Roslyn HS store helps students socialize

The Island Now

Roslyn High School had a grand reopening of their school store on Sept. 16. The store is managed by Roslyn’s Distributive Education Club of America students under the guidance of business teacher Sallykaye Kaufman.

DECA officers interviewed Life Skills and ESL students for positions in the store. 

Each prospective employee filled out an application and received a list of interview questions so they could prepare in advance.

This enables the Life Skills students to interact more fully with the overall student body and helps the ESL students practice their English language skills in a workplace environment. It also provides the Life Skills class a chance to prepare for jobs in the community by offering an opportunity to engage in proper social interaction and solving job specific situations.

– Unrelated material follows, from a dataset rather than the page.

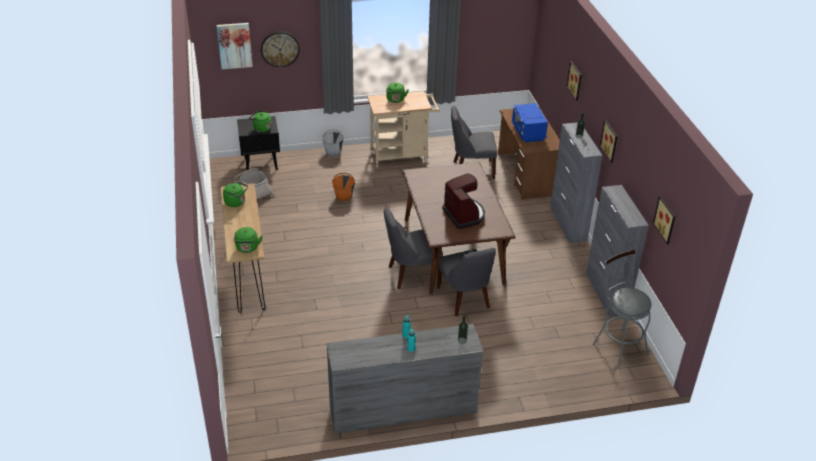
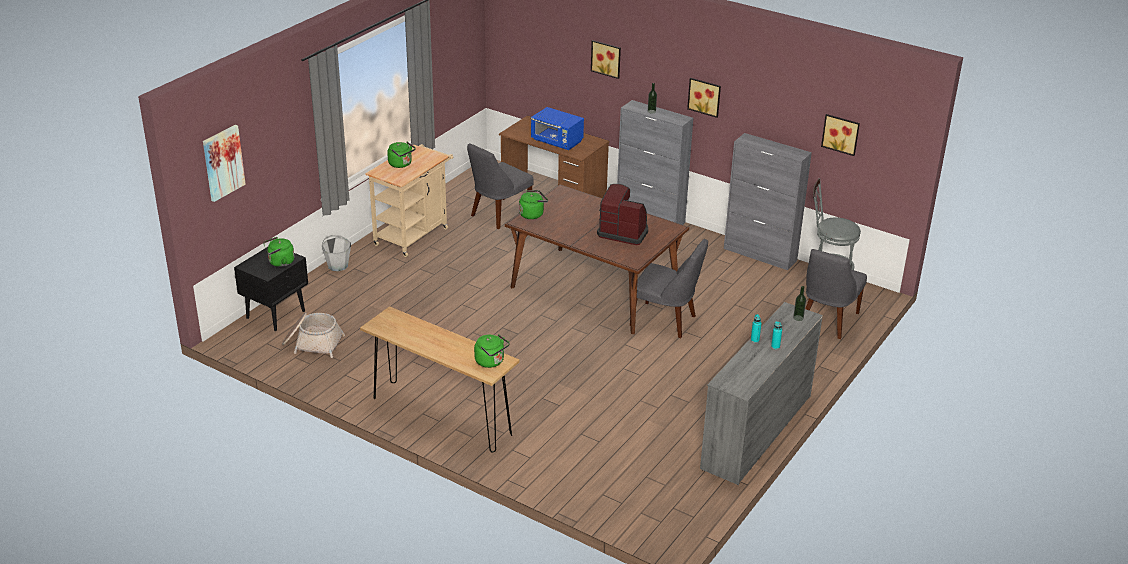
camera: 45 degrees left, 5 degrees down
green kettle [223,182,248,207] -> green kettle moved to [519,190,548,219]
wall clock [261,31,300,67] -> none
orange bucket [332,173,355,202] -> none
grey chair [384,207,443,289] -> grey chair moved to [805,249,867,339]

Students and staff can purchase a variety of Roslyn High spirit items and apparel, school supplies, review books, toiletries (like tissues and Chapstick), candy, snacks and beverages. The store also has a t-shirt press for designing custom T-shirts.  

In the near future, they plan to carry greeting cards designed by students and helium balloons. Periodically they will also sell fundraising items for various clubs throughout the school, such as rubber bracelets for cancer collections by Youth Against Cancer. Students receive community service hours for working in the store. 

“We are also compiling a training manual as we train students of various abilities how to receive stock and count inventory, arrange merchandise, use a cash register, and maintain the store’s cleanliness,” said Kaufman. “These are the same skills that our special needs students would learn at the BOCES Retail Program, but now they can stay in the building rather than take a bus to another location.”

The store will also be used as a lab for other business classes such as entrepreneurship and fashion marketing and the special education class “Math and Money in the Marketplace” so students can apply classroom concepts.

In addition, the store will be open for events like basketball and volleyball games and Back-to-School night so that parents and members of the community can make purchases and see the store in action. It also helps to increase involvement of the students in the athletic department.

The revenues earned will go toward maintaining the store and to DECA for helping to fund competition costs, said Kaufman. 

The DECA students get experience managing a school business enterprise and will apply for bronze status with National DECA this year.